In this example, the countAdjacentGreater function counts the number of adjacent characters in the string that are greater than their preceding characters. The findMaxPermutation function generates all permutations of the input string and checks each permutation to find the one with the maximum count of adjacent characters greater.

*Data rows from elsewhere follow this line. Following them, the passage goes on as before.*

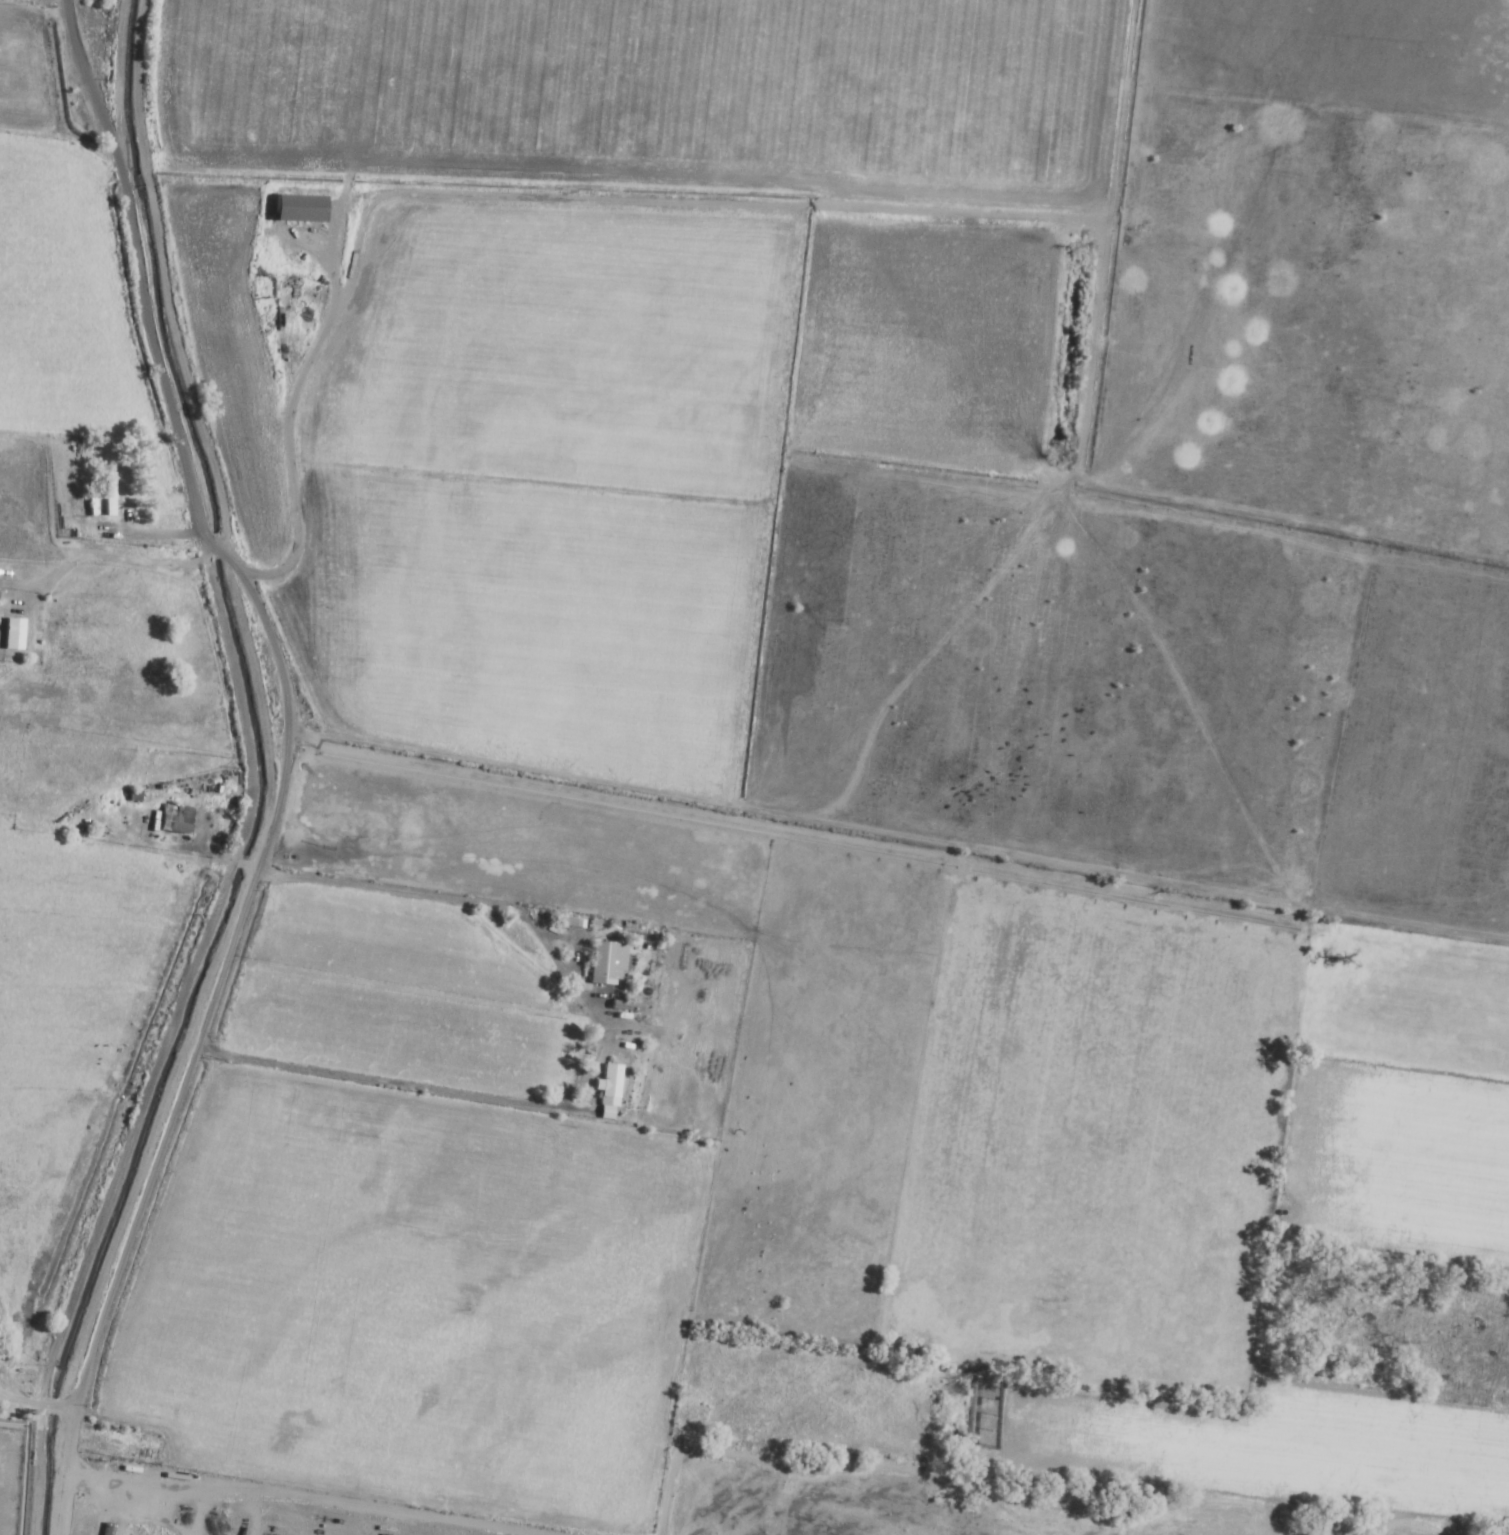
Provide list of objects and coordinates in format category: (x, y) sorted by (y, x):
building: (295, 209)
building: (10, 635)
road: (277, 762)
building: (173, 820)
road: (894, 836)
building: (604, 963)
building: (606, 1085)

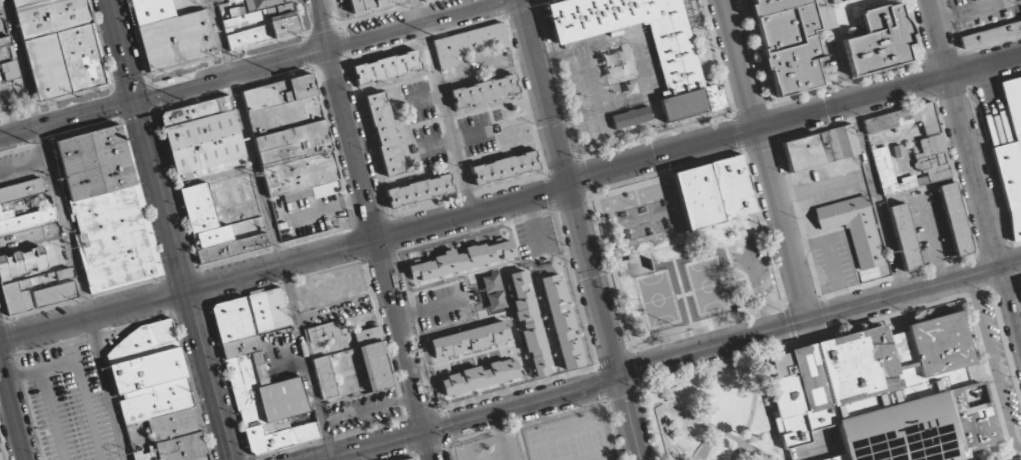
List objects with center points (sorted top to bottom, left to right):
road: (536, 1)
building: (23, 2)
building: (380, 3)
building: (260, 4)
building: (368, 4)
building: (0, 5)
building: (356, 6)
road: (500, 8)
road: (520, 9)
building: (151, 10)
road: (383, 11)
parking lot: (983, 14)
building: (51, 17)
road: (322, 23)
road: (415, 24)
building: (259, 25)
road: (322, 28)
building: (990, 34)
building: (176, 40)
building: (878, 40)
building: (467, 44)
building: (787, 44)
building: (5, 48)
road: (227, 54)
building: (65, 62)
building: (676, 64)
building: (385, 67)
building: (9, 70)
road: (129, 80)
railway: (177, 85)
railway: (159, 88)
building: (483, 91)
road: (164, 92)
building: (278, 93)
road: (55, 100)
traffic signals: (137, 100)
road: (445, 106)
building: (285, 116)
building: (631, 117)
building: (383, 134)
building: (202, 138)
building: (292, 144)
building: (933, 147)
building: (819, 148)
building: (1011, 155)
road: (765, 160)
building: (92, 163)
building: (503, 168)
building: (300, 173)
road: (973, 173)
road: (569, 188)
building: (20, 190)
building: (418, 191)
building: (732, 191)
road: (878, 197)
building: (697, 200)
road: (512, 202)
building: (5, 211)
building: (955, 219)
building: (27, 220)
building: (854, 227)
building: (214, 228)
road: (271, 229)
road: (68, 230)
road: (170, 230)
building: (905, 236)
building: (112, 238)
road: (378, 240)
building: (461, 259)
building: (22, 263)
park: (696, 288)
building: (55, 294)
building: (18, 297)
building: (268, 310)
road: (819, 316)
building: (560, 321)
building: (530, 323)
building: (322, 332)
building: (469, 339)
building: (374, 359)
building: (325, 377)
building: (478, 378)
building: (258, 386)
building: (155, 389)
building: (800, 395)
parking lot: (64, 399)
road: (13, 410)
road: (629, 418)
park: (716, 418)
road: (475, 420)
building: (903, 431)
road: (432, 446)
parking lot: (489, 448)
building: (1, 454)
building: (143, 456)
building: (408, 459)
building: (411, 459)

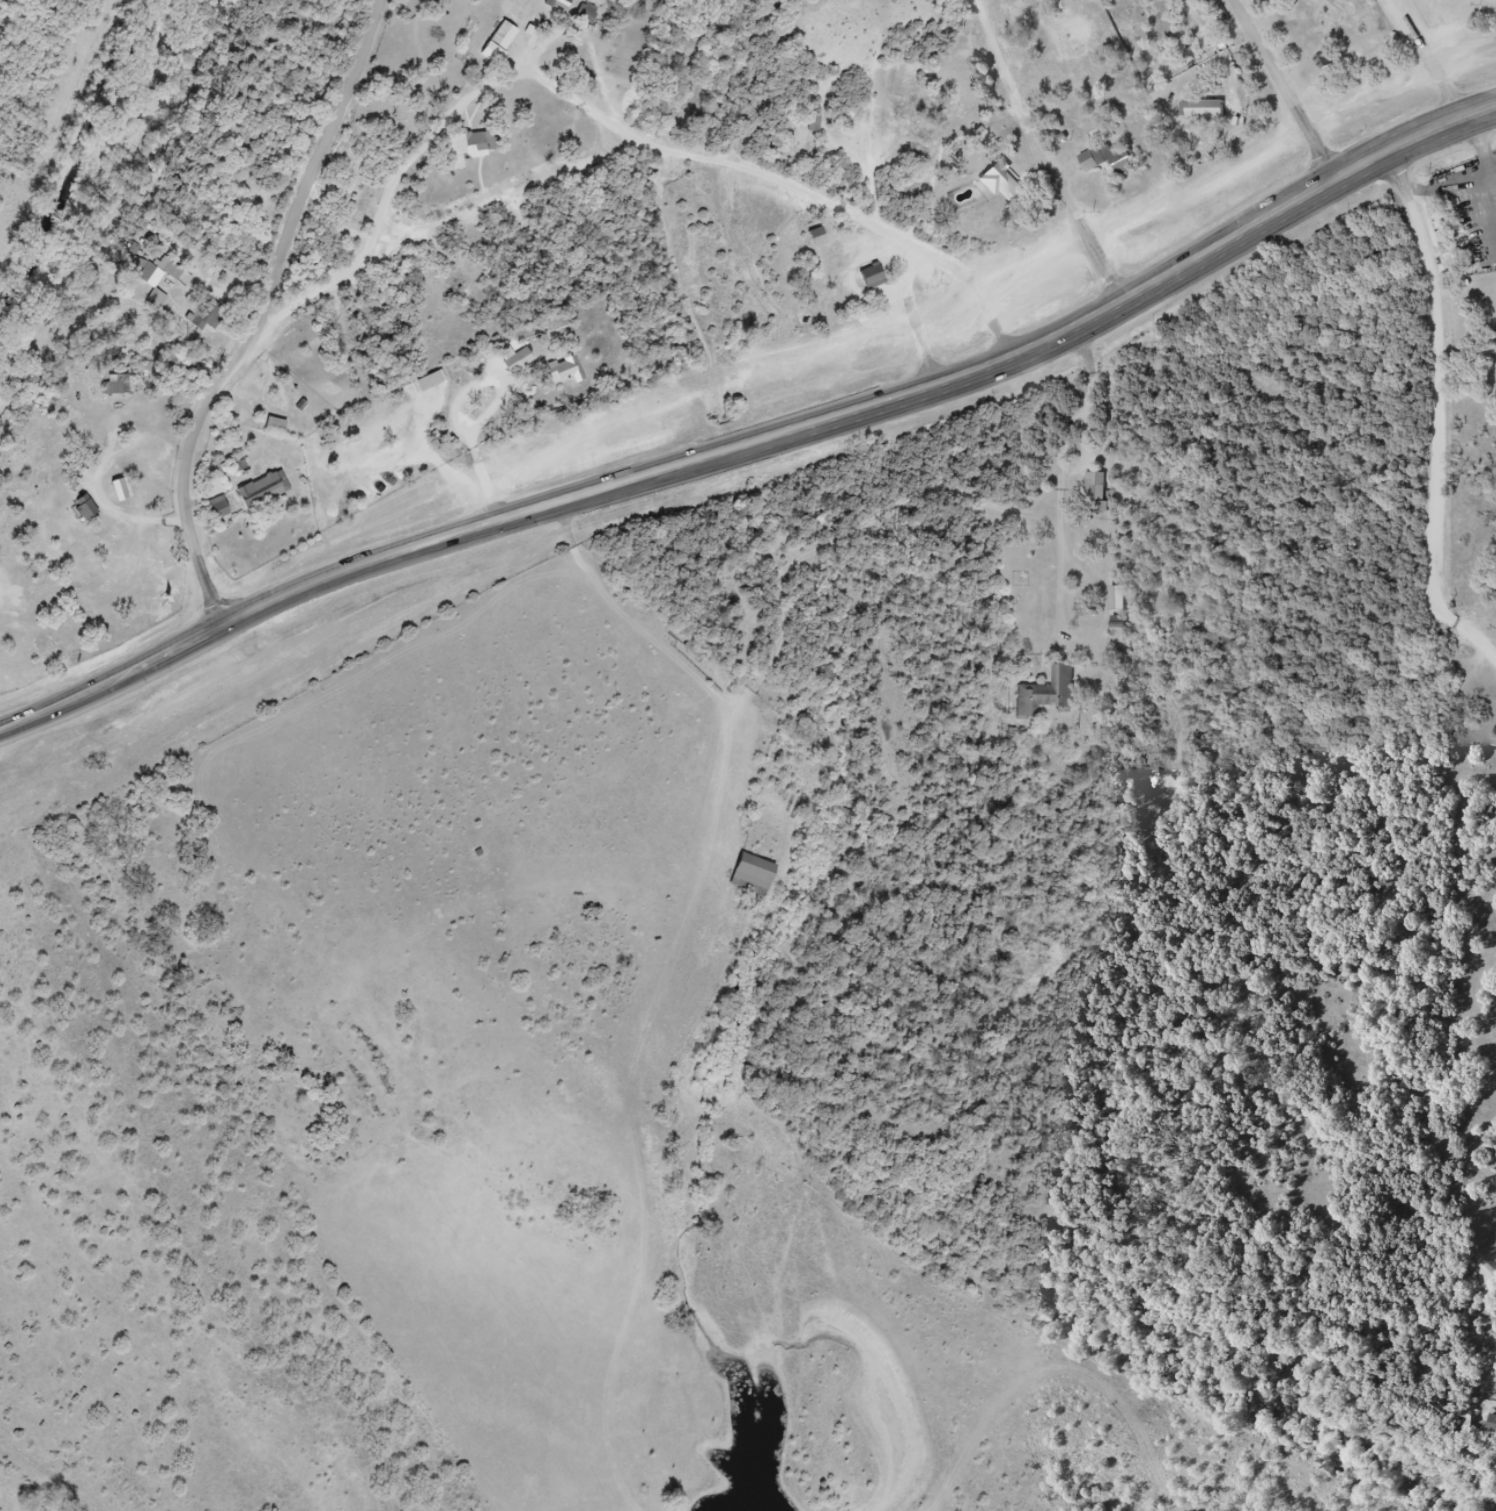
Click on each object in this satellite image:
building: (553, 5)
building: (588, 13)
building: (494, 44)
road: (992, 54)
building: (1323, 61)
road: (1291, 89)
building: (1197, 109)
road: (608, 118)
building: (814, 124)
road: (1417, 139)
building: (477, 153)
building: (1096, 155)
building: (994, 179)
road: (1068, 205)
building: (813, 232)
building: (869, 277)
road: (268, 314)
building: (207, 315)
building: (514, 361)
building: (559, 372)
building: (426, 380)
building: (116, 385)
road: (1445, 407)
building: (271, 424)
road: (676, 468)
building: (259, 489)
building: (361, 492)
building: (1097, 493)
building: (88, 508)
building: (215, 508)
building: (1121, 598)
building: (1044, 697)
building: (755, 875)
building: (1493, 1424)

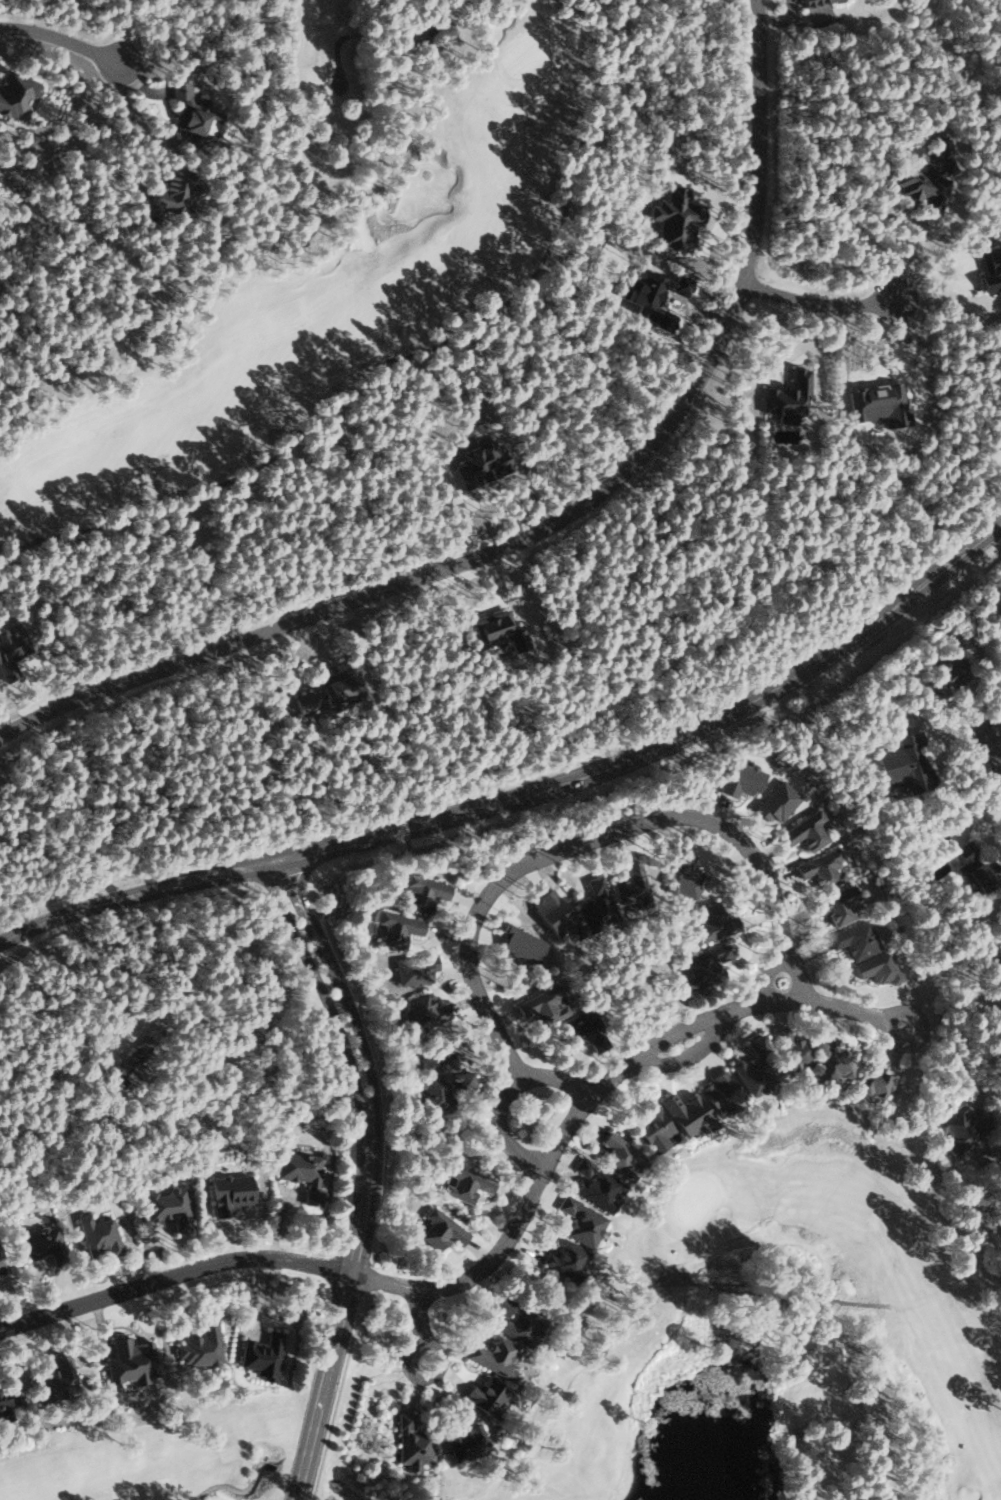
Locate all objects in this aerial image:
building: (812, 2)
road: (62, 35)
building: (16, 94)
building: (194, 116)
road: (141, 125)
building: (942, 147)
building: (923, 187)
building: (175, 190)
building: (676, 219)
park: (323, 272)
road: (832, 305)
building: (788, 395)
building: (482, 464)
road: (562, 523)
building: (498, 630)
building: (10, 650)
building: (948, 674)
road: (704, 677)
building: (332, 691)
road: (1000, 763)
building: (905, 765)
building: (742, 779)
road: (529, 797)
building: (777, 802)
building: (806, 831)
road: (563, 857)
building: (822, 868)
building: (974, 868)
building: (683, 875)
building: (632, 886)
building: (423, 891)
building: (596, 905)
building: (836, 905)
building: (552, 912)
building: (713, 924)
building: (398, 928)
building: (856, 939)
building: (521, 945)
building: (704, 966)
building: (878, 967)
building: (415, 969)
building: (540, 1007)
building: (422, 1013)
building: (581, 1029)
road: (964, 1036)
building: (792, 1051)
building: (753, 1071)
building: (120, 1074)
building: (870, 1079)
building: (436, 1081)
road: (591, 1091)
building: (722, 1094)
building: (689, 1115)
building: (653, 1126)
building: (960, 1129)
building: (620, 1155)
building: (302, 1172)
road: (374, 1177)
building: (466, 1181)
building: (597, 1185)
building: (230, 1192)
building: (170, 1206)
building: (582, 1220)
building: (441, 1228)
building: (99, 1233)
building: (42, 1240)
building: (563, 1255)
building: (1, 1264)
road: (174, 1279)
road: (691, 1282)
road: (427, 1315)
building: (518, 1318)
park: (788, 1333)
road: (427, 1341)
building: (201, 1345)
building: (263, 1354)
building: (495, 1355)
building: (131, 1360)
building: (54, 1378)
building: (488, 1394)
building: (7, 1403)
building: (466, 1440)
building: (413, 1442)
park: (208, 1456)
road: (235, 1487)
road: (346, 1489)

The main function initializes the input string "abcde" and the variables to track the maximum count and maximum permutation. It calls the find Max Permutation function to find out the maximum permutation.

#include <iostream>
#include <algorithm>
#include <string>

using namespace std;

int countAdjacentGreater(const string& str) {
   int count = 0;
   for (int i = 0; i < str.length() - 1; i++) {
      if (str[i] < str[i + 1]) {
         count++;
      }
   }
   return count;
}

void findMaxPermutation(string& str, int& maxCount, string& maxPerm) {
   sort(str.begin(), str.end());
    
   do {
      int count = countAdjacentGreater(str);
      if (count > maxCount) {
         maxCount = count;
         maxPerm = str;
      }
   } while (next_permutation(str.begin(), str.end()));
}

int main() {
   string str = "abcde";
   int maxCount = 0;
   string maxPerm;

   findMaxPermutation(str, maxCount, maxPerm);

   cout << "String with the maximum number of characters greater than its adjacent characters: " << maxPerm << endl;
   cout << "Count of adjacent characters greater in the maximum permutation: " << maxCount << endl;

   return 0;
}

Output

String with the maximum number of characters greater than its adjacent characters: abcde
Count of adjacent characters greater in the maximum permutation: 4

Conclusion

In conclusion, the problem of finding the permutation of a string with the maximum number of characters greater than their adjacent characters is an interesting challenge in string manipulation. By analyzing the given string and rearranging its characters strategically, it is possible to achieve the desired permutation. This problem highlights the importance of careful examination and creative thinking when working with strings and permutations.